TEXT PROVIDED:
'''

West African nations that experienced low or zero incidence of Ebola have already been affected by the Ebola crisis because of their deep connections with the three most affected countries, according to a new UN report released here today.
“The consequences of Ebola are vast,” said Abdoulaye Mar Dieye, the Director of UNDP’s Regional Bureau for Africa. “Stigma, risk aversion and shutting down of borders have caused considerable amounts of damage, affecting economies and communities in a large number of countries across the sub-region”.
According to the United Nations Development Group (UNDG), West Africa as a whole may lose an average of at least US$3.6 billion per year between 2014 and 2017, due to a decrease in trade, closing of borders, flight cancellations and reduced Foreign Direct Investment and tourism activity, fuelled by stigma.

'''

STATED TASK: Transcribe the passage on the economic effects of the Ebola crisis in West Africa word for word, in full.

RECORDS:
'''

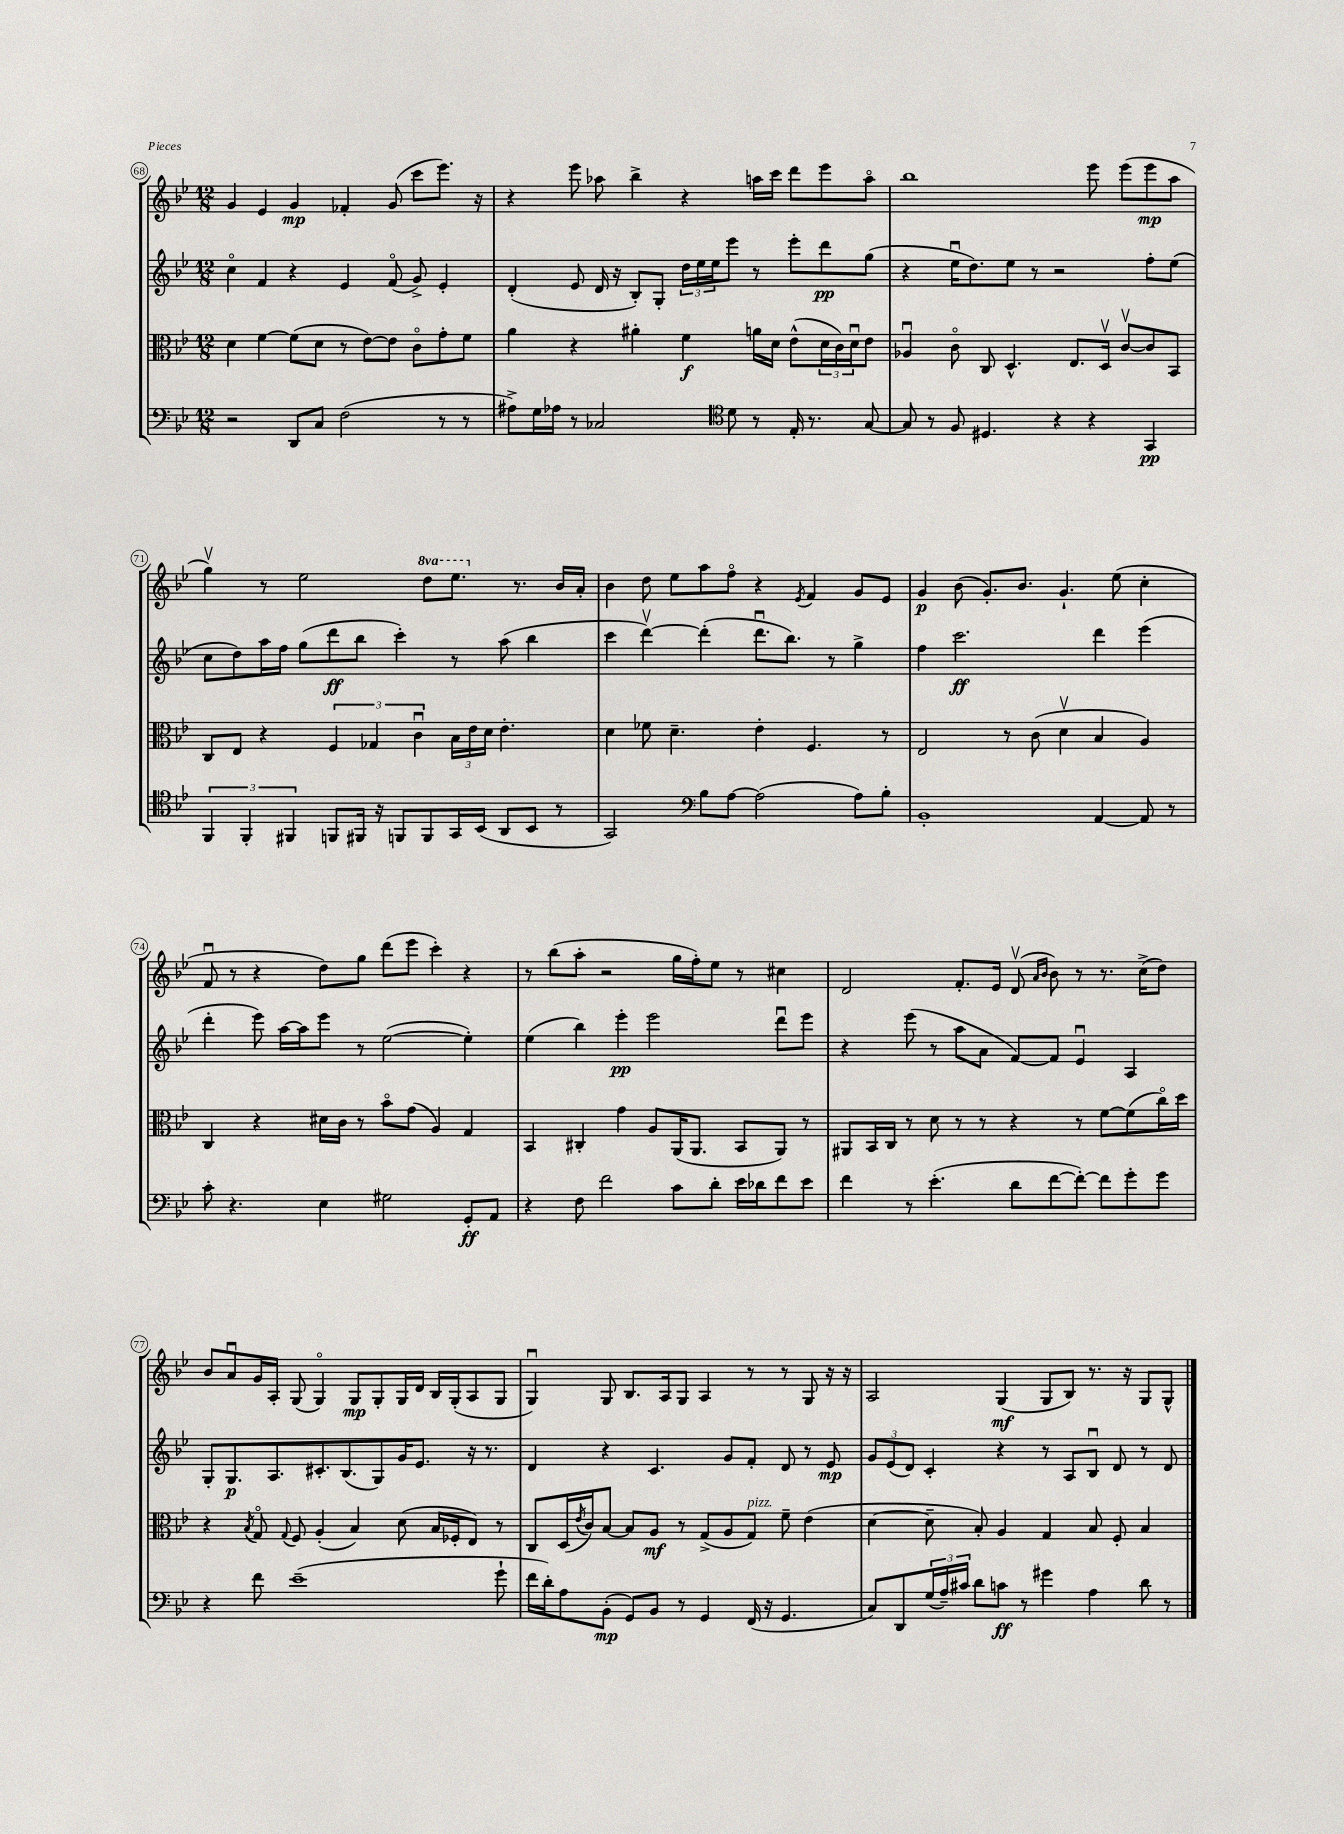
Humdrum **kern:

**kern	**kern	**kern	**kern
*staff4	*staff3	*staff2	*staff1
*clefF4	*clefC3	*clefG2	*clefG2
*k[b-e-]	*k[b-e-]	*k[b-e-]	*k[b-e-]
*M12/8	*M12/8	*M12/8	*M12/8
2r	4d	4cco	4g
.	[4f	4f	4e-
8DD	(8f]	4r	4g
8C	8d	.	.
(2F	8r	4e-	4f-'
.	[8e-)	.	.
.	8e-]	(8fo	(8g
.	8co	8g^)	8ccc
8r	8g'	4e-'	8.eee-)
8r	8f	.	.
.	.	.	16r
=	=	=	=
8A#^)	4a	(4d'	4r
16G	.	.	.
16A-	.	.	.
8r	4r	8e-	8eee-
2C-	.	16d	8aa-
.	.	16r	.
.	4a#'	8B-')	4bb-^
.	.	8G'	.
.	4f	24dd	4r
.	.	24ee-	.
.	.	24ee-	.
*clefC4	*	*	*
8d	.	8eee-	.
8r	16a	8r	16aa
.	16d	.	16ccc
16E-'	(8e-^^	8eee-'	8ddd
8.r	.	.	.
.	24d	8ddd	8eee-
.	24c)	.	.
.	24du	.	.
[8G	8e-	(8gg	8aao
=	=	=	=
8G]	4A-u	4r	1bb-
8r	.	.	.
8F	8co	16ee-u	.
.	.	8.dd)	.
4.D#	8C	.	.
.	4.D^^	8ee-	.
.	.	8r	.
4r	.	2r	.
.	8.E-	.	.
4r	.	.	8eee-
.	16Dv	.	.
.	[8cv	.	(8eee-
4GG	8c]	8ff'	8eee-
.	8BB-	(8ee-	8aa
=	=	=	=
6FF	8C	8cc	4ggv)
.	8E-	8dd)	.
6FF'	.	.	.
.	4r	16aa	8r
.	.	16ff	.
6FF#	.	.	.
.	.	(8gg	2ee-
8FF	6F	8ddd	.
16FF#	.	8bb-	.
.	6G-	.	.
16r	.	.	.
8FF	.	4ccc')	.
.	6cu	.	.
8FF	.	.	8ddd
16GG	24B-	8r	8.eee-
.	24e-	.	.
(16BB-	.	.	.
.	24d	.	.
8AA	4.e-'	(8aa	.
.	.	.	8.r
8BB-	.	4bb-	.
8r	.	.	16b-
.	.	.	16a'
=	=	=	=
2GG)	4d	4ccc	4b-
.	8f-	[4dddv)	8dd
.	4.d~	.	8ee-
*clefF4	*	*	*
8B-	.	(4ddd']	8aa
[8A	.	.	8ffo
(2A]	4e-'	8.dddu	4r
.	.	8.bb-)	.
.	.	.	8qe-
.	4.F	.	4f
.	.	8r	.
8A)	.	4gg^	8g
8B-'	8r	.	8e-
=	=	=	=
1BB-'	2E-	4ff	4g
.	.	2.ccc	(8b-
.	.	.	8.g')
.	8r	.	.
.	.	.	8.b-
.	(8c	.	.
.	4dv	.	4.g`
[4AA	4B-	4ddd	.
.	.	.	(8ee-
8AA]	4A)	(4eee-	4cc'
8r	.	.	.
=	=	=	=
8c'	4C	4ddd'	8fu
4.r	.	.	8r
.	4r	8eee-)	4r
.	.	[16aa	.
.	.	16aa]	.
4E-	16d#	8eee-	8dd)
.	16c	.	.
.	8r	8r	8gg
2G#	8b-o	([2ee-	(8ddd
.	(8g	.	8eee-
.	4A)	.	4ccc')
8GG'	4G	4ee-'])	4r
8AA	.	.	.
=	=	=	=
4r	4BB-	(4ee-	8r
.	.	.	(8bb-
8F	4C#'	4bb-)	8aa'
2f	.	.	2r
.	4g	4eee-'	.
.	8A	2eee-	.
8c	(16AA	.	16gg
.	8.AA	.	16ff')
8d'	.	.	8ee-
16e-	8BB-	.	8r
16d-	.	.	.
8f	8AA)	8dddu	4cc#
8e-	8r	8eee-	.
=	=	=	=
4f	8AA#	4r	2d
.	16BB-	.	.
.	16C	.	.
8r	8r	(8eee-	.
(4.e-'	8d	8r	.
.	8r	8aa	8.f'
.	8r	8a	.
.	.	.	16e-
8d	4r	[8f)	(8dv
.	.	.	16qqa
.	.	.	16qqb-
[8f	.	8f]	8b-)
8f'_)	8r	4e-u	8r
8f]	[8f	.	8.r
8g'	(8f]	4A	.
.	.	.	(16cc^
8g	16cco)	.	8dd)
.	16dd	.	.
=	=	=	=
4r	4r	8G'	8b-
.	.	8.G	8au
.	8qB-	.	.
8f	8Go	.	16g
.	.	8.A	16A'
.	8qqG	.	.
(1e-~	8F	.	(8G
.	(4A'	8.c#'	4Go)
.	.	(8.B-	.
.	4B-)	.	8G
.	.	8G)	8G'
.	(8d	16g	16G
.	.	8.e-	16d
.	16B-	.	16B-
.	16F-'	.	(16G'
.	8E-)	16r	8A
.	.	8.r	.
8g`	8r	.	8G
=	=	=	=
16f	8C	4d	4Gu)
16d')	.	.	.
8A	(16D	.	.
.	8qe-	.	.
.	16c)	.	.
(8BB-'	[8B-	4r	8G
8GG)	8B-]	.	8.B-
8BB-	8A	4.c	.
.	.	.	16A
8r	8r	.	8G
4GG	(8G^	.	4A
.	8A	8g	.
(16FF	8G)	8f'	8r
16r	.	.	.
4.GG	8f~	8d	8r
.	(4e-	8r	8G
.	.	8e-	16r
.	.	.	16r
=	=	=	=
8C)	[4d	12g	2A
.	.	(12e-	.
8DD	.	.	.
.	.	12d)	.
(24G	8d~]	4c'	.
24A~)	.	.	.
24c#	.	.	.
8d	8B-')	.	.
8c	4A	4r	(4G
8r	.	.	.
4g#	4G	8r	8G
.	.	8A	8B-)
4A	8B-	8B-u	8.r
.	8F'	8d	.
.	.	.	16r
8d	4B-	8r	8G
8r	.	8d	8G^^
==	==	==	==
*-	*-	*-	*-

'''

FINISHED TASK:
West African nations that experienced low or zero incidence of Ebola have already been affected by the Ebola crisis because of their deep connections with the three most affected countries, according to a new UN report released here today.
“The consequences of Ebola are vast,” said Abdoulaye Mar Dieye, the Director of UNDP’s Regional Bureau for Africa. “Stigma, risk aversion and shutting down of borders have caused considerable amounts of damage, affecting economies and communities in a large number of countries across the sub-region”.
According to the United Nations Development Group (UNDG), West Africa as a whole may lose an average of at least US$3.6 billion per year between 2014 and 2017, due to a decrease in trade, closing of borders, flight cancellations and reduced Foreign Direct Investment and tourism activity, fuelled by stigma.